Your instructions: An exact copy of every record below is needed, with the pictures left out.

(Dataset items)
========================

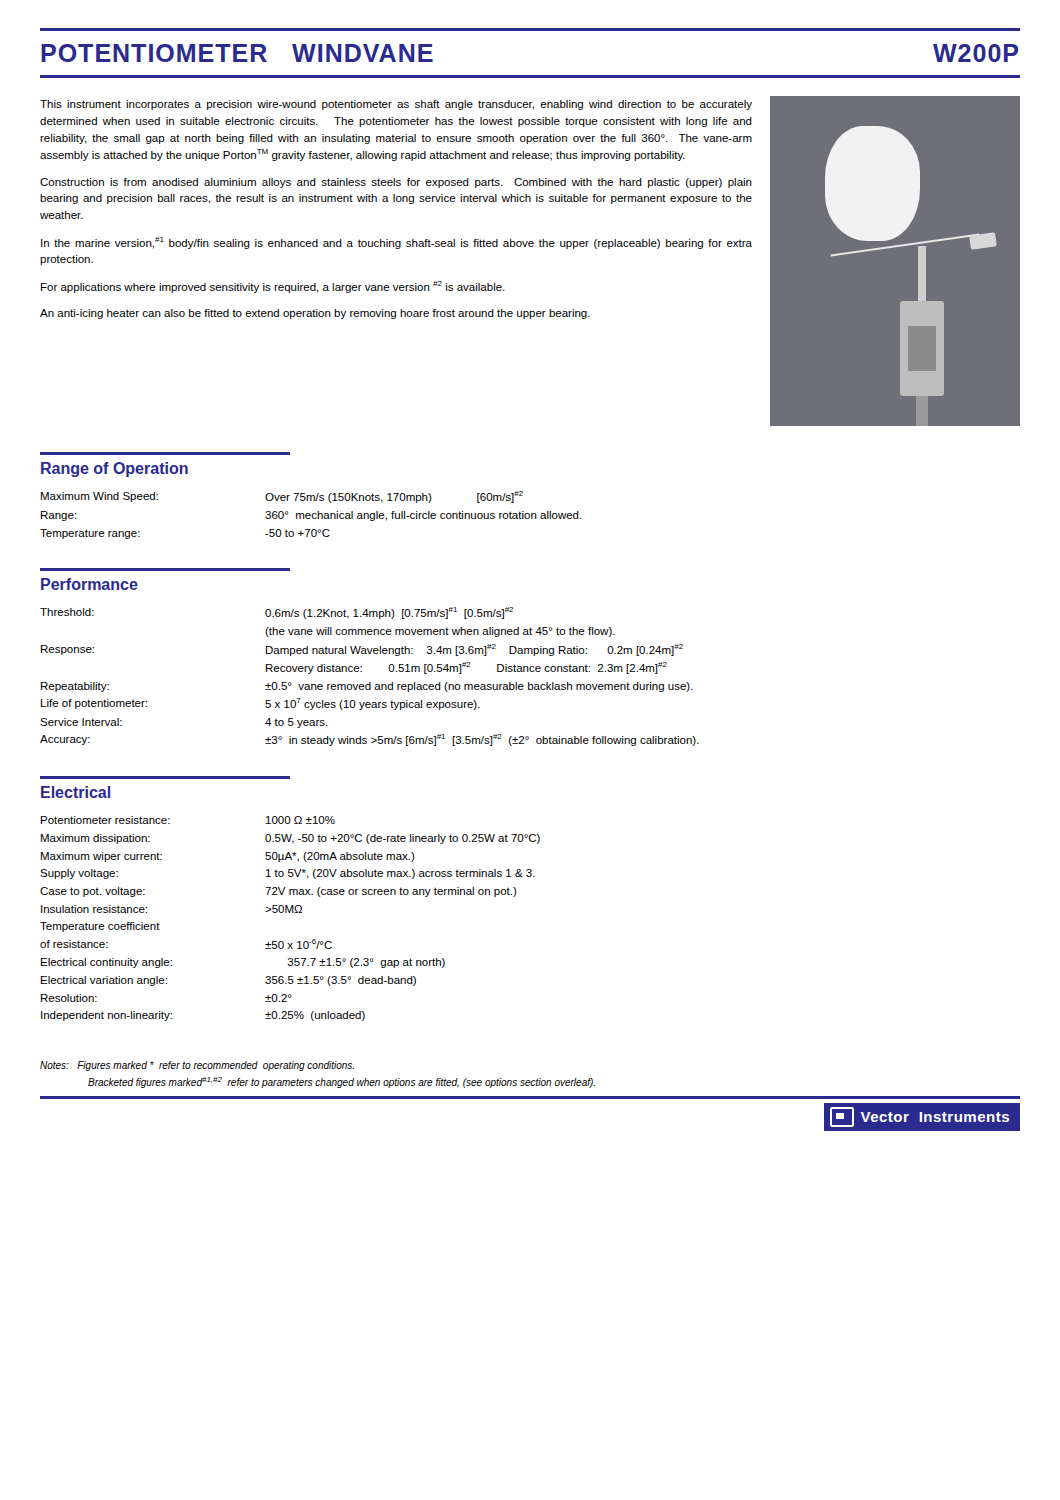POTENTIOMETER WINDVANE W200P
This instrument incorporates a precision wire-wound potentiometer as shaft angle transducer, enabling wind direction to be accurately determined when used in suitable electronic circuits. The potentiometer has the lowest possible torque consistent with long life and reliability, the small gap at north being filled with an insulating material to ensure smooth operation over the full 360°. The vane-arm assembly is attached by the unique PortonTM gravity fastener, allowing rapid attachment and release; thus improving portability.
Construction is from anodised aluminium alloys and stainless steels for exposed parts. Combined with the hard plastic (upper) plain bearing and precision ball races, the result is an instrument with a long service interval which is suitable for permanent exposure to the weather.
In the marine version,#1 body/fin sealing is enhanced and a touching shaft-seal is fitted above the upper (replaceable) bearing for extra protection.
For applications where improved sensitivity is required, a larger vane version #2 is available.
An anti-icing heater can also be fitted to extend operation by removing hoare frost around the upper bearing.
Range of Operation
| Maximum Wind Speed: | Over 75m/s (150Knots, 170mph) [60m/s] #2 |
| Range: | 360° mechanical angle, full-circle continuous rotation allowed. |
| Temperature range: | -50 to +70°C |
Performance
| Threshold: | 0.6m/s (1.2Knot, 1.4mph) [0.75m/s] #1 [0.5m/s] #2 |
| | (the vane will commence movement when aligned at 45° to the flow). |
| Response: | Damped natural Wavelength: 3.4m [3.6m] #2 Damping Ratio: 0.2m [0.24m] #2 |
| | Recovery distance: 0.51m [0.54m] #2 Distance constant: 2.3m [2.4m] #2 |
| Repeatability: | ±0.5° vane removed and replaced (no measurable backlash movement during use). |
| Life of potentiometer: | 5 x 10 7 cycles (10 years typical exposure). |
| Service Interval: | 4 to 5 years. |
| Accuracy: | ±3° in steady winds >5m/s [6m/s] #1 [3.5m/s] #2 (±2° obtainable following calibration). |
Electrical
| Potentiometer resistance: | 1000 Ω ±10% |
| Maximum dissipation: | 0.5W, -50 to +20°C (de-rate linearly to 0.25W at 70°C) |
| Maximum wiper current: | 50µA*, (20mA absolute max.) |
| Supply voltage: | 1 to 5V*, (20V absolute max.) across terminals 1 & 3. |
| Case to pot. voltage: | 72V max. (case or screen to any terminal on pot.) |
| Insulation resistance: | >50MΩ |
| Temperature coefficient | |
| of resistance: | ±50 x 10 -6 /°C |
| Electrical continuity angle: | 357.7 ±1.5° (2.3° gap at north) |
| Electrical variation angle: | 356.5 ±1.5° (3.5° dead-band) |
| Resolution: | ±0.2° |
| Independent non-linearity: | ±0.25% (unloaded) |
Notes: Figures marked * refer to recommended operating conditions.
Bracketed figures marked#1,#2 refer to parameters changed when options are fitted, (see options section overleaf).
Vector Instruments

========================

The answer:
POTENTIOMETER WINDVANE W200P
This instrument incorporates a precision wire-wound potentiometer as shaft angle transducer, enabling wind direction to be accurately determined when used in suitable electronic circuits. The potentiometer has the lowest possible torque consistent with long life and reliability, the small gap at north being filled with an insulating material to ensure smooth operation over the full 360°. The vane-arm assembly is attached by the unique PortonTM gravity fastener, allowing rapid attachment and release; thus improving portability.
Construction is from anodised aluminium alloys and stainless steels for exposed parts. Combined with the hard plastic (upper) plain bearing and precision ball races, the result is an instrument with a long service interval which is suitable for permanent exposure to the weather.
In the marine version,#1 body/fin sealing is enhanced and a touching shaft-seal is fitted above the upper (replaceable) bearing for extra protection.
For applications where improved sensitivity is required, a larger vane version #2 is available.
An anti-icing heater can also be fitted to extend operation by removing hoare frost around the upper bearing.
Range of Operation
| Maximum Wind Speed: | Over 75m/s (150Knots, 170mph) [60m/s] #2 |
| Range: | 360° mechanical angle, full-circle continuous rotation allowed. |
| Temperature range: | -50 to +70°C |
Performance
| Threshold: | 0.6m/s (1.2Knot, 1.4mph) [0.75m/s] #1 [0.5m/s] #2 |
| | (the vane will commence movement when aligned at 45° to the flow). |
| Response: | Damped natural Wavelength: 3.4m [3.6m] #2 Damping Ratio: 0.2m [0.24m] #2 |
| | Recovery distance: 0.51m [0.54m] #2 Distance constant: 2.3m [2.4m] #2 |
| Repeatability: | ±0.5° vane removed and replaced (no measurable backlash movement during use). |
| Life of potentiometer: | 5 x 10 7 cycles (10 years typical exposure). |
| Service Interval: | 4 to 5 years. |
| Accuracy: | ±3° in steady winds >5m/s [6m/s] #1 [3.5m/s] #2 (±2° obtainable following calibration). |
Electrical
| Potentiometer resistance: | 1000 Ω ±10% |
| Maximum dissipation: | 0.5W, -50 to +20°C (de-rate linearly to 0.25W at 70°C) |
| Maximum wiper current: | 50µA*, (20mA absolute max.) |
| Supply voltage: | 1 to 5V*, (20V absolute max.) across terminals 1 & 3. |
| Case to pot. voltage: | 72V max. (case or screen to any terminal on pot.) |
| Insulation resistance: | >50MΩ |
| Temperature coefficient | |
| of resistance: | ±50 x 10 -6 /°C |
| Electrical continuity angle: | 357.7 ±1.5° (2.3° gap at north) |
| Electrical variation angle: | 356.5 ±1.5° (3.5° dead-band) |
| Resolution: | ±0.2° |
| Independent non-linearity: | ±0.25% (unloaded) |
Notes: Figures marked * refer to recommended operating conditions.
Bracketed figures marked#1,#2 refer to parameters changed when options are fitted, (see options section overleaf).
Vector Instruments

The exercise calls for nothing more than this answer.